To ensure that the agent continues execution even when this error occurs, the `handle_tool_error` parameter is set to `True` when creating the `StructuredTool` object. This instructs LangChain to handle the error without halting the execution of the agent.

The execution of the tool with the `search` function causes the `ToolException` to be raised, and without proper error handling, this would stop the agent. However, by setting `handle_tool_error=True`, the tool informs LangChain that it should manage this error internally and allow the agent to proceed. The specific error is raised but won't disrupt the tool's operation unless explicitly handled.

Furthermore, LangChain offers the ability to define a custom error-handling strategy by passing a function to `handle_tool_error` instead of a simple `True`. This function should accept a `ToolException` and return a `str`, which allows for more refined control over the error response, possibly transforming the error into a more user-friendly message or logging it for later analysis.

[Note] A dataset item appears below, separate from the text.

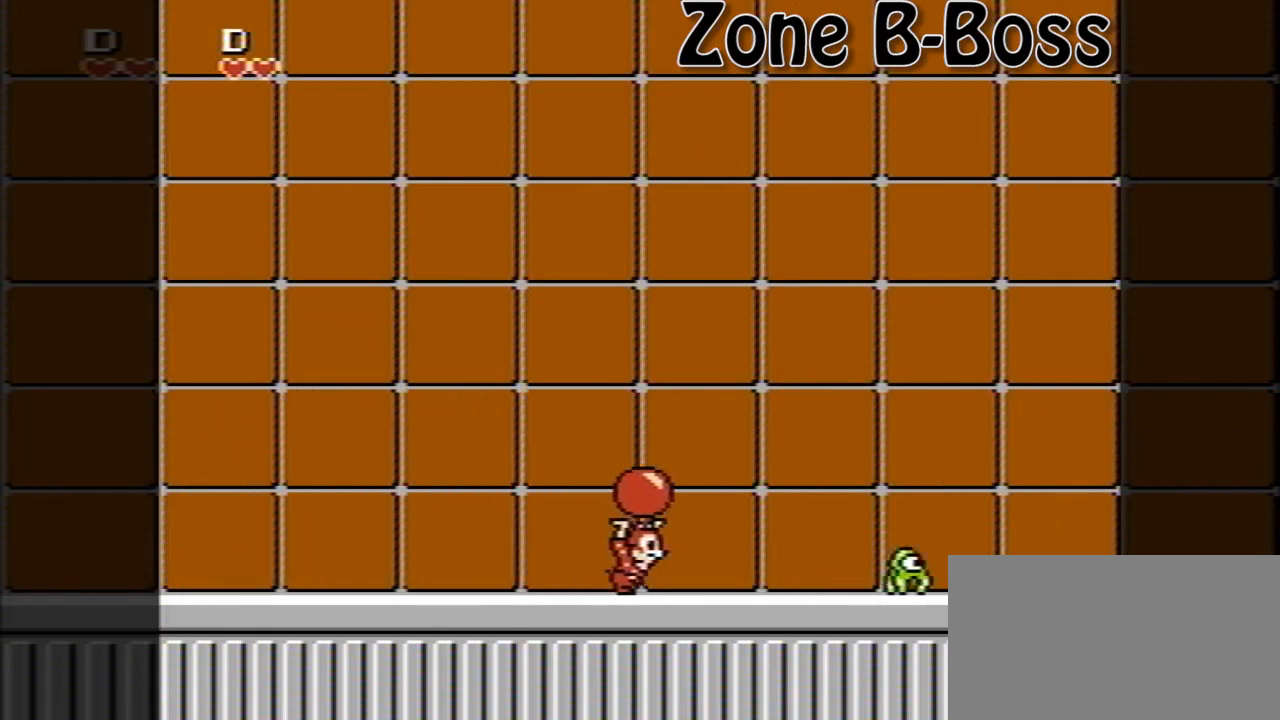
{"buttons": ["DPAD_RIGHT"], "events": []}
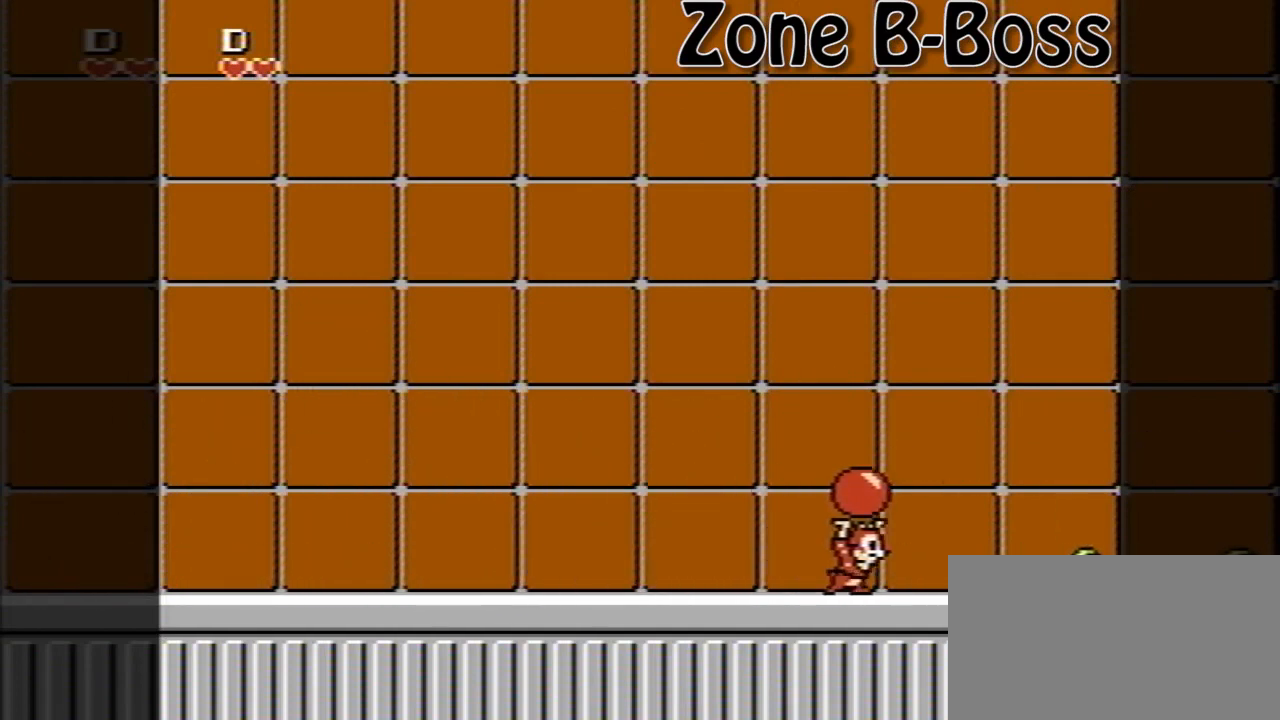
{"buttons": [], "events": [[120, "DPAD_RIGHT", "up"]]}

In this case, the tool raises an error, but the agent does not stop; the tool simply informs the user that the search functionality is unavailable. This is part of LangChain's flexibility, which allows for efficient error management while maintaining the flow of execution—particularly useful when building more complex applications like a research assistant, where various tools might fail without bringing down the entire system.